Continual assessment is a system being adopted in more and more schools in Singapore, especially IP schools. Proponents of the system will say that it encourages consistency and such. That may be true, but I believe it has its shortcomings as well, and the implications of these shortcomings are worse, in my opinion.

Because almost everything they do is graded, students are more likely to do the work for the grades and not for education itself. The implications of this are two fold, but both ultimately lead to the same end.

Firstly, in a society that already has an inherent fear of failure, continual assessment further embeds that fear into the minds of students. When they are graded in everything they do, there is more chance for failure, and students as such don’t try new things. When you are graded, there is a tendency to not try new ideas in fear of failure. By grading students in everything, creativity is thus further discouraged, in a way.
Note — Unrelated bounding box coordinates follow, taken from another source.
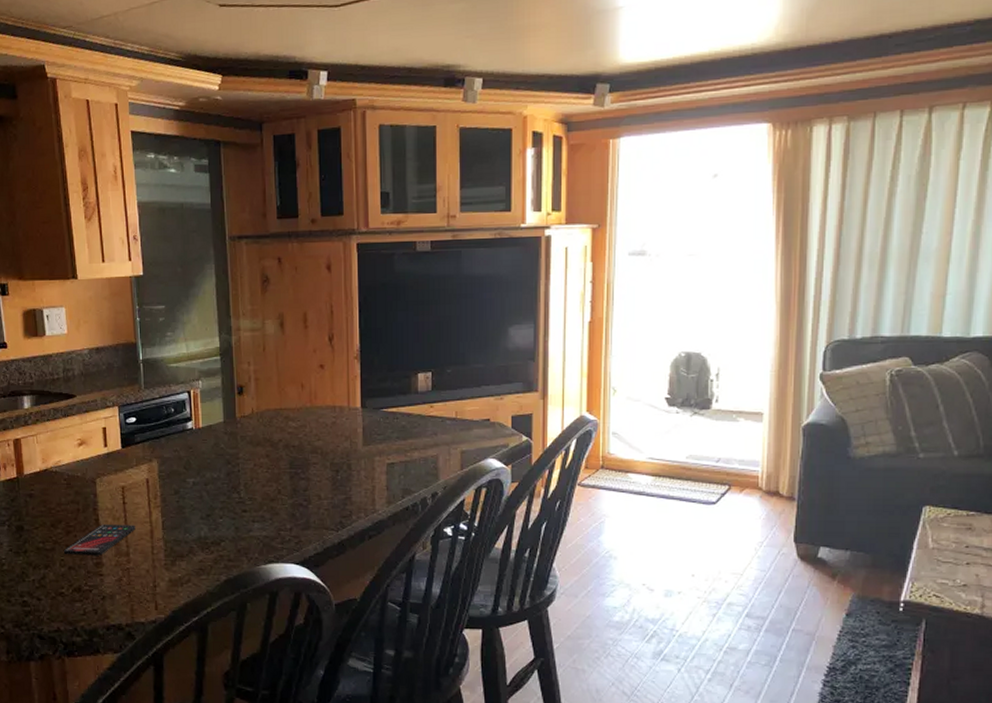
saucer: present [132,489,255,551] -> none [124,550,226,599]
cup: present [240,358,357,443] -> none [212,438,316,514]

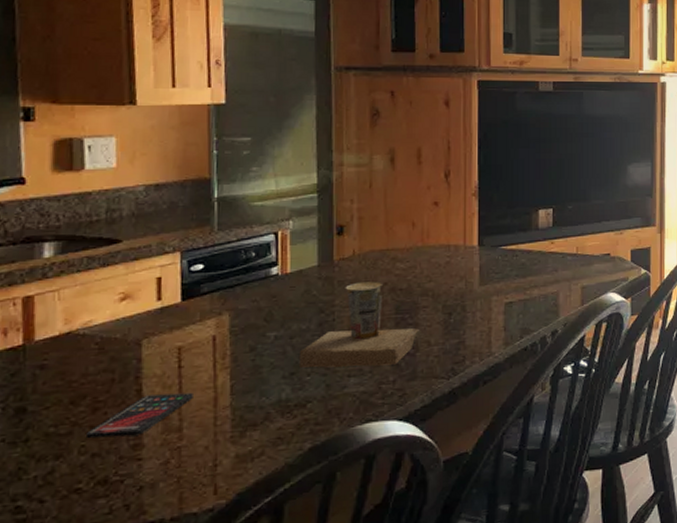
cup: none [212,438,316,514] -> present [298,281,426,368]

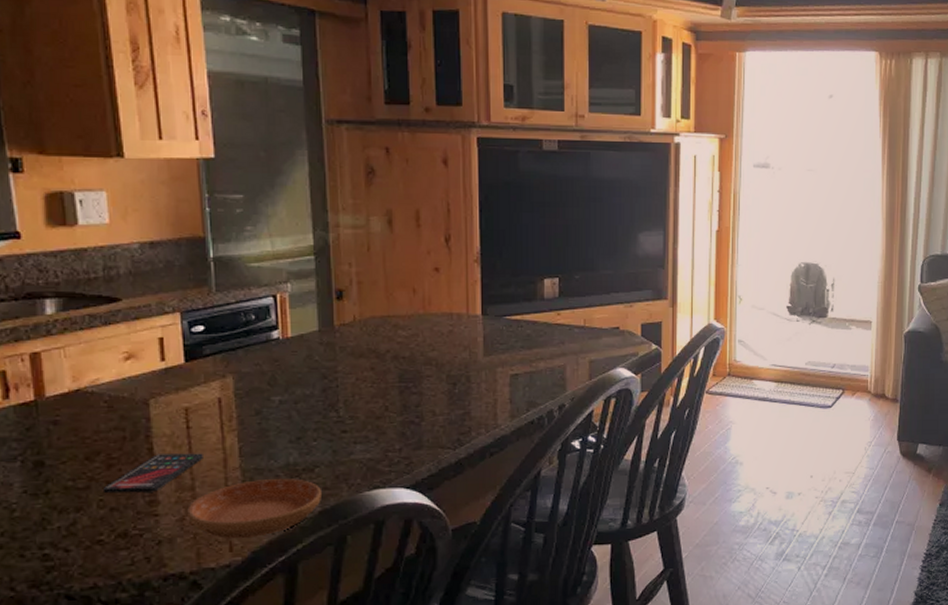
saucer: none [172,415,312,481] -> present [187,479,321,538]
cup: present [298,281,426,368] -> none [304,349,430,434]

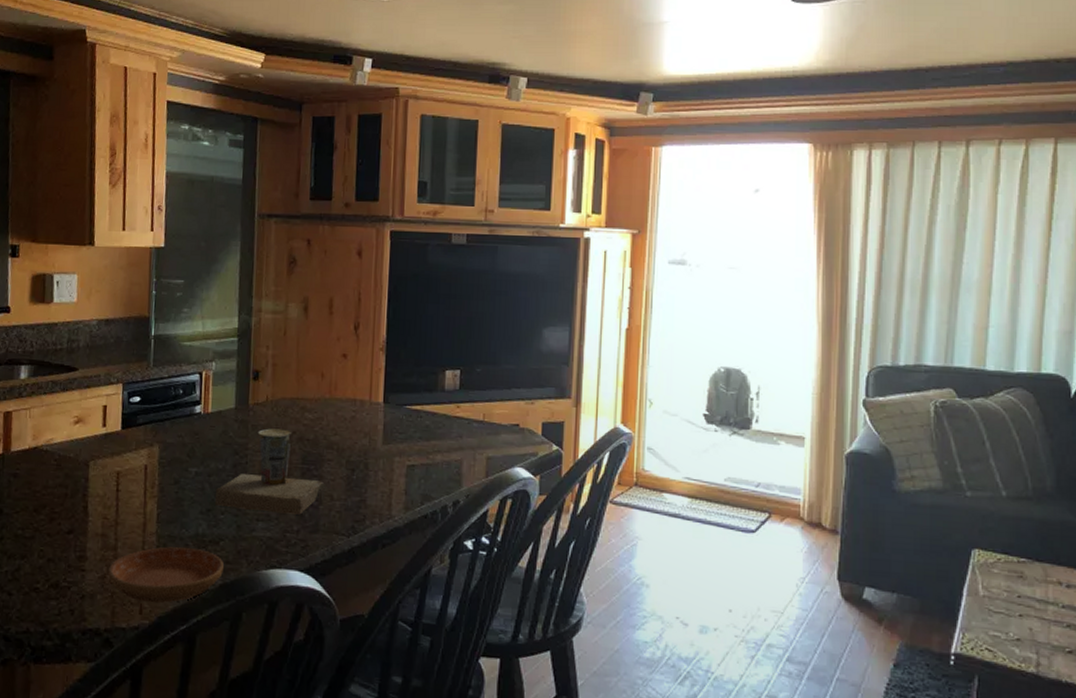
smartphone: present [104,453,203,494] -> none [45,513,127,548]
cup: none [304,349,430,434] -> present [214,428,329,515]

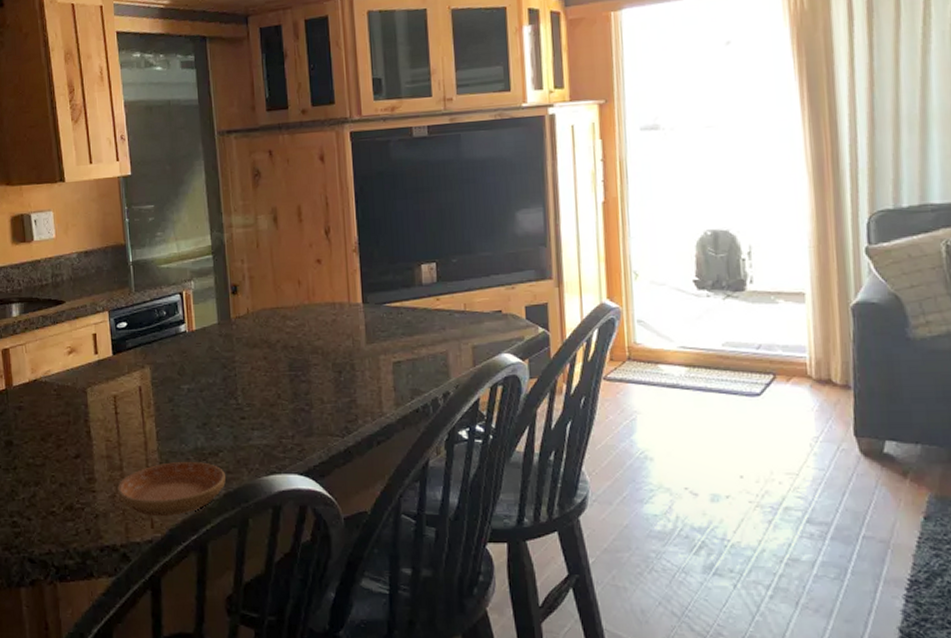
cup: present [214,428,329,515] -> none [209,339,318,421]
Secondly, passion is lost among students. When everything is graded, the focus becomes the grade and not the process and education itself. By focusing on the grade, students tend to lose passion in the subject. A loss of passion has very grave consequences, one of which is a loss of creativity. When passion is lost, students will not want to pursue the topic on their own accord, they will not be inspired to learn and try new things, and as such, creativity is lost.

Two simple implications of continual assessment, but with a really significant end result – students are educated out of their creativity. What’s worse, is that this system is getting implemented mostly in IP schools, which are supposed to be the top students, the cream of the crop. We’re educating our brightest thinkers out of creativity, and it can’t be a good sign for society.